Knock knock.
Who's there?
Nobody. Self is an illusory epiphenomenon emerging from the binding in time of separate neuronal populations via loops of neurons from cortical representations (sensation, motor action planning, etc) to the brain's switching center, the thalamus, and back operating at 40 times per second. This is necessary if not sufficient for what an average observer would call being conscious.
The epiphenomenon of consciousness is a prediction engine and it runs on entirely deterministic, entirely classically predictable hardware. No quantum woo-woo is needed or likely given the dense wet environment. The decoherence timescale for a plausible small molecule is 10 orders of magnitude shorter than the timescale of neuronal and astrocyte activity.
Free will is a relative quantity expressed in terms of the ratio of computational power available for each actor. We can have free will relative to something or some system but there's no absolute meaning of free will.
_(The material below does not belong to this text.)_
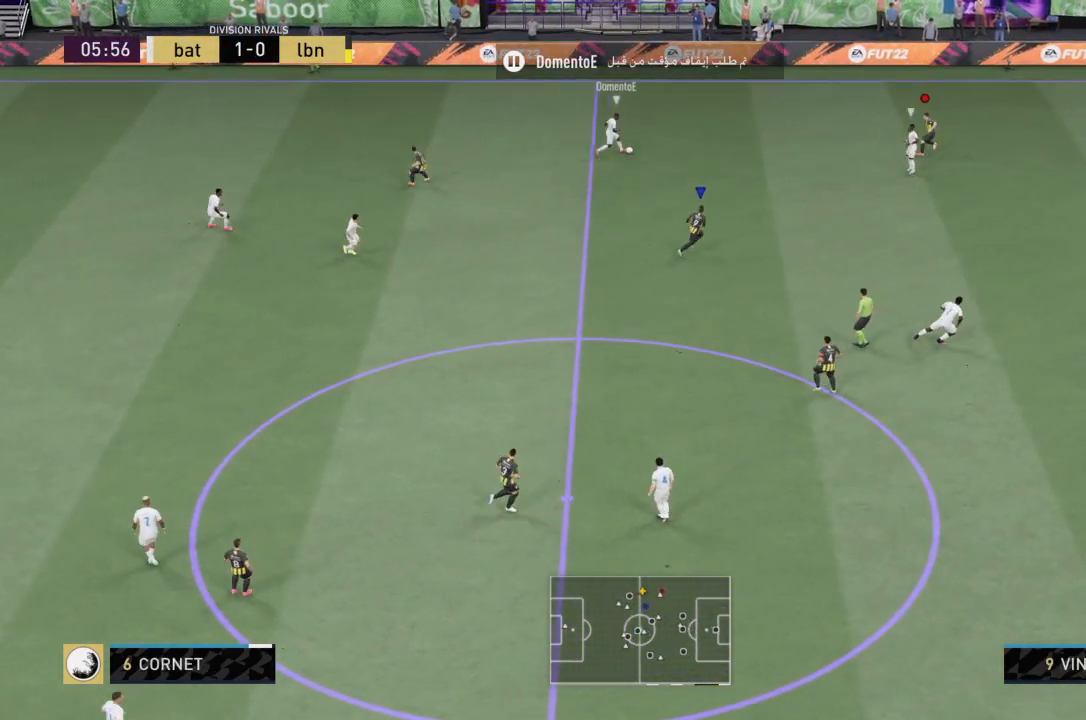
{"buttons": ["R2"], "left_stick": "up-right", "right_stick": "center", "events": []}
Animals as we know them with nervous systems are predictable objects just like anything else.
I'm not saying it makes sense from the perspective of introspection. It seems absurd and obviously false.
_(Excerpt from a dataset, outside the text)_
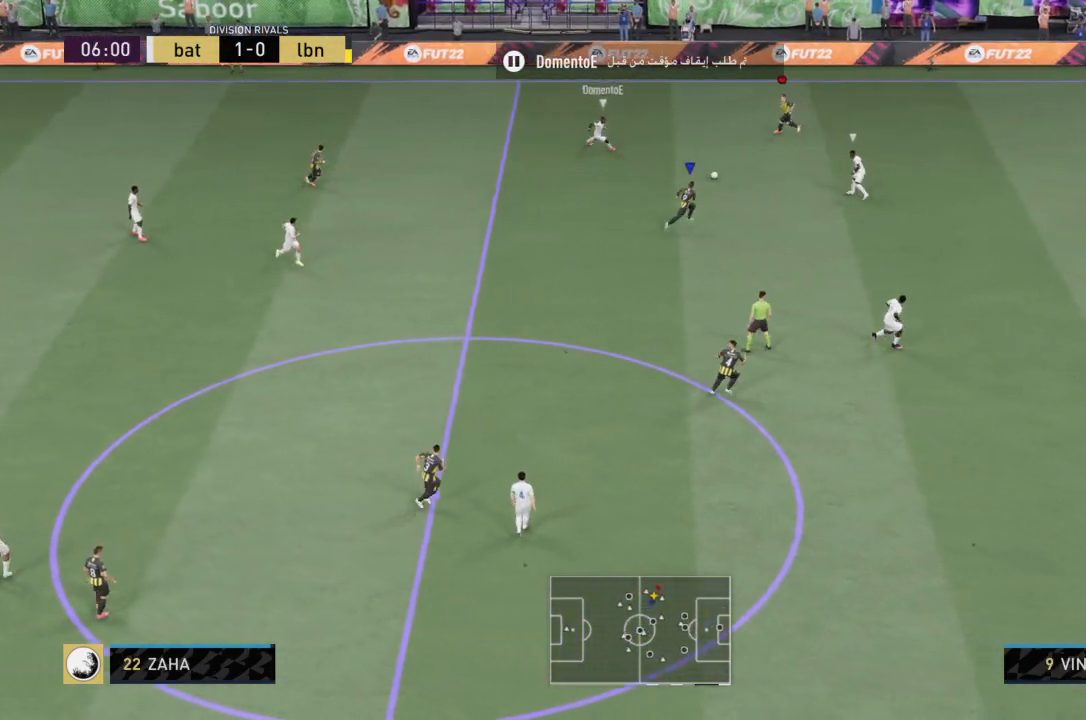
{"buttons": ["R2"], "left_stick": "right", "right_stick": "center", "events": [[300, "left_stick", "right"]]}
I'm saying that's what the scientific evidence indicates it. One argument against it is that well before you are consciously aware of making a decision there are many neurological indicators (EEG P300 signals, fast near IR changes in scattering, and slow fMRI blood oxygenation, etc) that use the activity of sub-populations of neurons to correctly predict, for example, a motor behavior like choosing one of two buttons to press. This disconnect also exists in terms of conscious sensory perception of being pinched when external brain stimulation like rTMS can be used to inhibit perception. Or more dramatically when TMS is used in the pre-motor and motor cortices to initiate a preference for action, say, in a choice to twitch your right hand finger or your left. The brain confabulates an intention post-hoc to agree with the stimulation choice.